Hotel Thermostats: Out of (Your) Control

The Wall Street Journal: First the elevator-door buttons, now this: “It’s not your imagination. Hotel thermostats often aren’t under your control. Unknowing guests around the world are left to push thermostats up and down in vain. Fixing the problem requires a degree—or six or seven—as well as a bit of a mischievous streak.”

“One Tumblr blog, thermostatbypass, collects bypass instructions. Travelers have posted YouTube videos on various thermostat models. A Disney hotel discussion board also has thermostat bypass instructions. On some Inncom thermostats, for example, hold down Display then tap Off then tap the Up arrow. That puts the unit in VIP mode, giving control back to the occupant … Overall, hotels say new systems increase guest comfort and reduce costs … The New York Hilton has a system that keeps unoccupied rooms at 78 degrees and then automatically sets the thermostat to 74 when a guest checks in. The system cools the room down in about 5 minutes.”

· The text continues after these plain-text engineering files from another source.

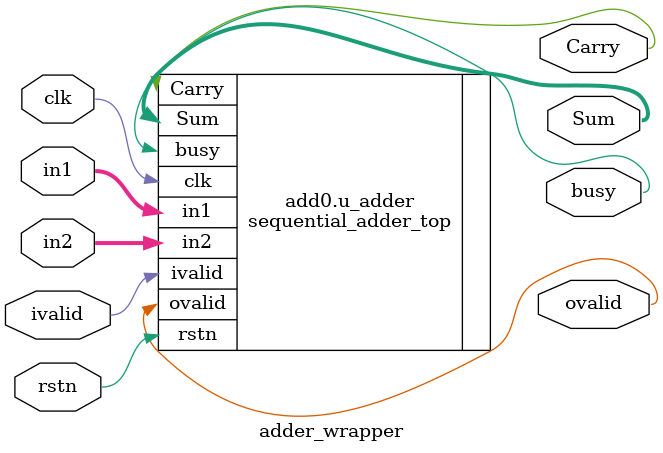
<source format=v>
module adder_wrapper #(parameter DWIDTH = 8, parameter TYP = 0, parameter NUM_STAGES = 2)
(
	input clk,
	input rstn,

	input [DWIDTH-1:0] in1,
	input [DWIDTH-1:0] in2,
	input ivalid,

	output [DWIDTH-1:0] Sum,
	output Carry,
	output ovalid,
	output busy
);


generate 
if (TYP == 0) begin : add0
	sequential_adder_top #(.DWIDTH(DWIDTH)) u_adder
	(
		.clk    (clk),
		.rstn   (rstn),
		.in1    (in1),
		.in2    (in2),
		.ivalid (ivalid),
		.Sum    (Sum),
		.Carry  (Carry),
		.ovalid (ovalid),
    .busy   (busy)
	);
end else if (TYP == 1) begin : add1
	parallel_adder_top #(.DWIDTH(DWIDTH)) u_adder
	(
		.clk    (clk),
		.rstn   (rstn),
		.in1    (in1),
		.in2    (in2),
		.ivalid (ivalid),
		.Sum    (Sum),
		.Carry  (Carry),
		.ovalid (ovalid),
    .busy   (busy)
	);
end else if (TYP == 2) begin : add2
	pipeline_adder_top #(.DWIDTH(DWIDTH), .NUM_STAGES(NUM_STAGES)) u_adder
	(
		.clk    (clk),
		.rstn   (rstn),
		.in1		(in1),
		.in2		(in2),
		.ivalid (ivalid),
		.Sum    (Sum),
		.Carry  (Carry),
		.ovalid (ovalid),
		.busy   (busy)
	);
end
endgenerate

endmodule

</source>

“Thermostat issues don’t rank high in Expedia or TripAdvisor hotel complaints. But some travelers are plenty hot. A reviewer of the Holiday Inn Express & Suites Northeast in Wichita, Kan., complained of having to get up and wave at the thermostat. ‘This is a horrible way to treat a guest.’ The hotel responded saying the thermostat vendor ‘assured us that this will not be a problem.’ But after the complaint, the hotel decided to disable the motion sensors.”